→ **Material provided**
____
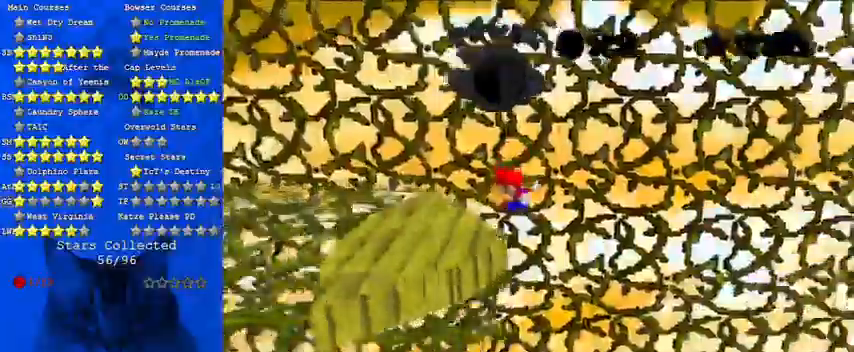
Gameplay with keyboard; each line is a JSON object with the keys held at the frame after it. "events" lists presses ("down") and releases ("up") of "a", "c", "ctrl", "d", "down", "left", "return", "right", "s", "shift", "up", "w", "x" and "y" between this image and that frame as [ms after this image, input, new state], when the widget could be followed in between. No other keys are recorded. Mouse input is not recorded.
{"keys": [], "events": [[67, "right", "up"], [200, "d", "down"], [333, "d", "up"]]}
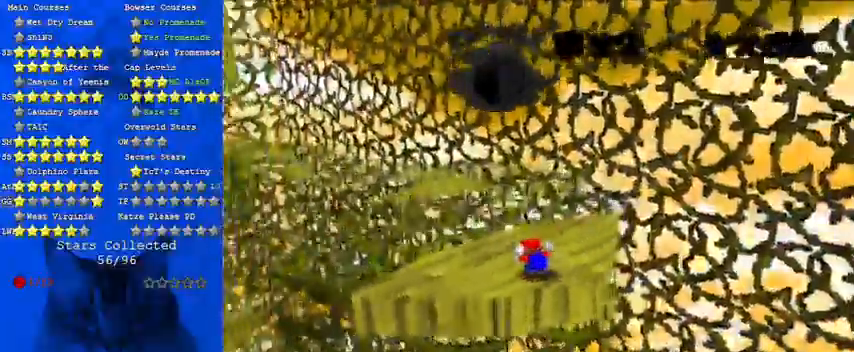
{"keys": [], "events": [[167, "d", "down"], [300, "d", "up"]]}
____
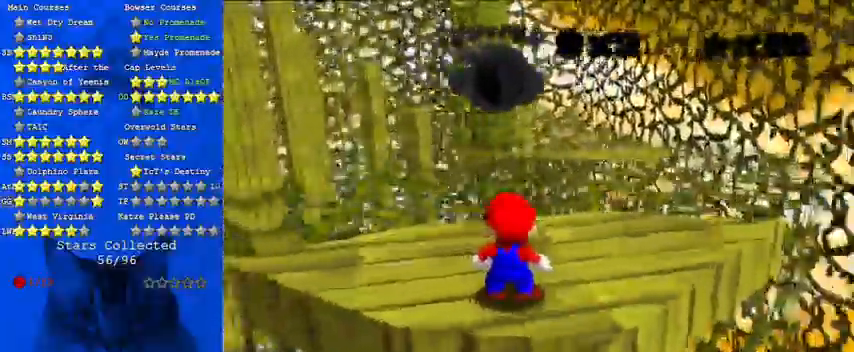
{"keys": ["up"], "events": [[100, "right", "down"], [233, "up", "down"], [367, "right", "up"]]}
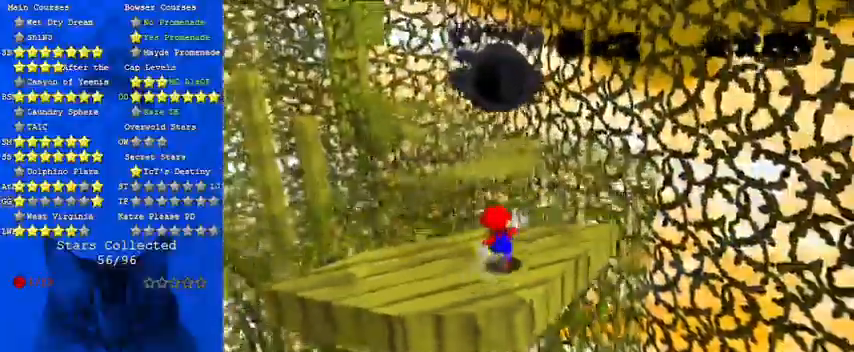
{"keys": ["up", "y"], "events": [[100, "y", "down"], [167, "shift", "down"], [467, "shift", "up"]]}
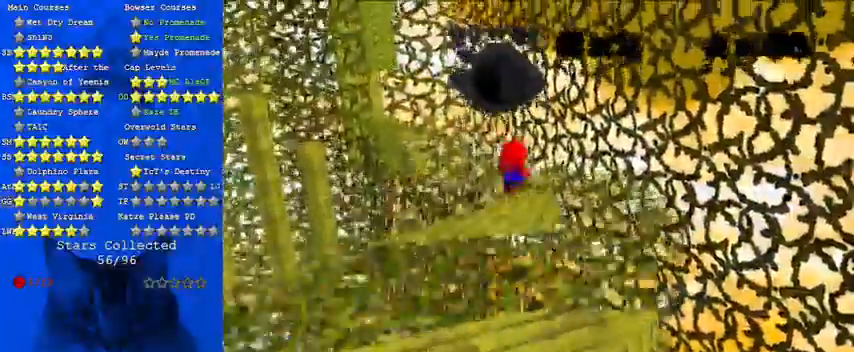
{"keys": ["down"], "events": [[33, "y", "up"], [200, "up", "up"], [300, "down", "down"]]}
____
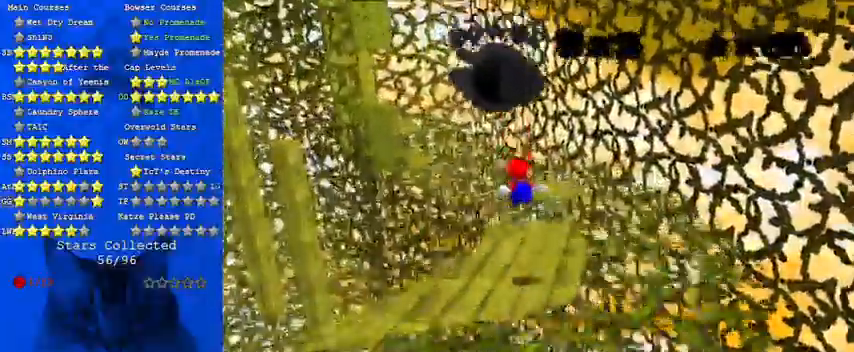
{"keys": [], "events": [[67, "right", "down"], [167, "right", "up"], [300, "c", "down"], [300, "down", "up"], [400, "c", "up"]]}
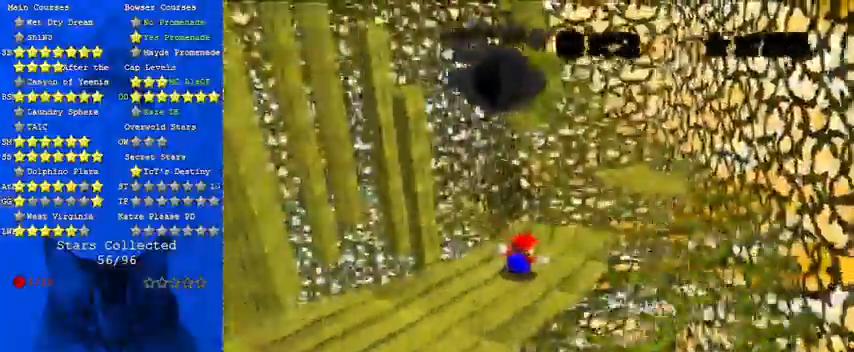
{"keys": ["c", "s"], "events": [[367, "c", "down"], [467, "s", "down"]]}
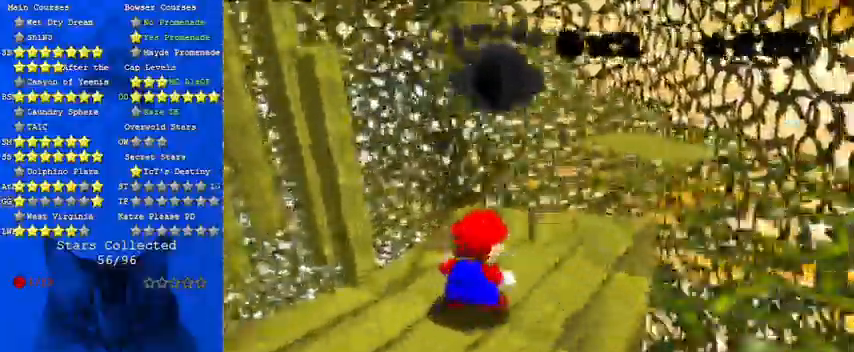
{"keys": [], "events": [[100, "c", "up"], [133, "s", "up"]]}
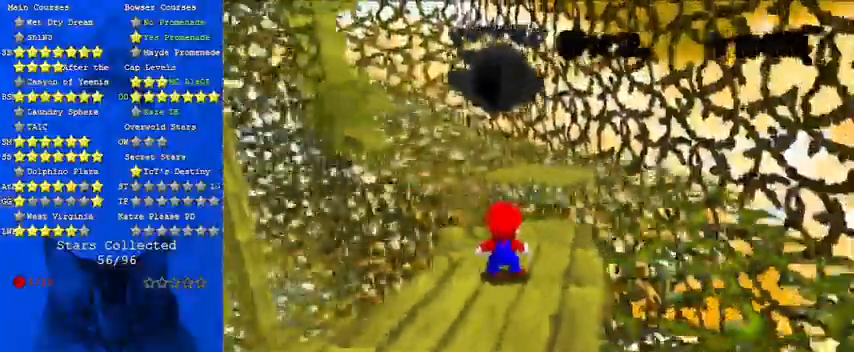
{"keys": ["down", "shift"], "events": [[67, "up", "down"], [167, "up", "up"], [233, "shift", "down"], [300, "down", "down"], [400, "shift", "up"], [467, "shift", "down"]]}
____
Search the entries above for "shift". Return every line that has it.

Gameplay with keyboard; each line is a JSON object with the keys held at the frame after it. "events" lists presses ("down") and releases ("up") of "a", "c", "ctrl", "d", "down", "left", "return", "right", "s", "shift", "up", "w", "x" and "y" between this image and that frame as [ms after this image, input, new state], when the widget could be followed in between. No other keys are recorded. Mouse input is not recorded.
{"keys": ["up", "y"], "events": [[100, "y", "down"], [167, "shift", "down"], [467, "shift", "up"]]}
{"keys": ["down", "shift"], "events": [[67, "up", "down"], [167, "up", "up"], [233, "shift", "down"], [300, "down", "down"], [400, "shift", "up"], [467, "shift", "down"]]}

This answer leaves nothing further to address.